[Opening Excerpted records section]
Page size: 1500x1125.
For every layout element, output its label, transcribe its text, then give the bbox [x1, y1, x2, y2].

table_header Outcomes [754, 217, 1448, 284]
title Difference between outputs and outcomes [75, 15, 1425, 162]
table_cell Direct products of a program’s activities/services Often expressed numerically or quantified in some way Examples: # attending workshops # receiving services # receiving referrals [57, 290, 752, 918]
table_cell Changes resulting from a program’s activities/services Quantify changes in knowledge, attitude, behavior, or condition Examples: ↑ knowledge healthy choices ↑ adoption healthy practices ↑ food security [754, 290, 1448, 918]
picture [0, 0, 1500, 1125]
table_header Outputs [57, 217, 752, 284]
[Closing Excerpted records section]
The problem: Could you reproduce, exactly as written, the lines running from the one with "For every layout" to the end of the entries above?

Response box:
For every layout element, output its label, transcribe its text, then give the bbox [x1, y1, x2, y2].

table_header Outcomes [754, 217, 1448, 284]
title Difference between outputs and outcomes [75, 15, 1425, 162]
table_cell Direct products of a program’s activities/services Often expressed numerically or quantified in some way Examples: # attending workshops # receiving services # receiving referrals [57, 290, 752, 918]
table_cell Changes resulting from a program’s activities/services Quantify changes in knowledge, attitude, behavior, or condition Examples: ↑ knowledge healthy choices ↑ adoption healthy practices ↑ food security [754, 290, 1448, 918]
picture [0, 0, 1500, 1125]
table_header Outputs [57, 217, 752, 284]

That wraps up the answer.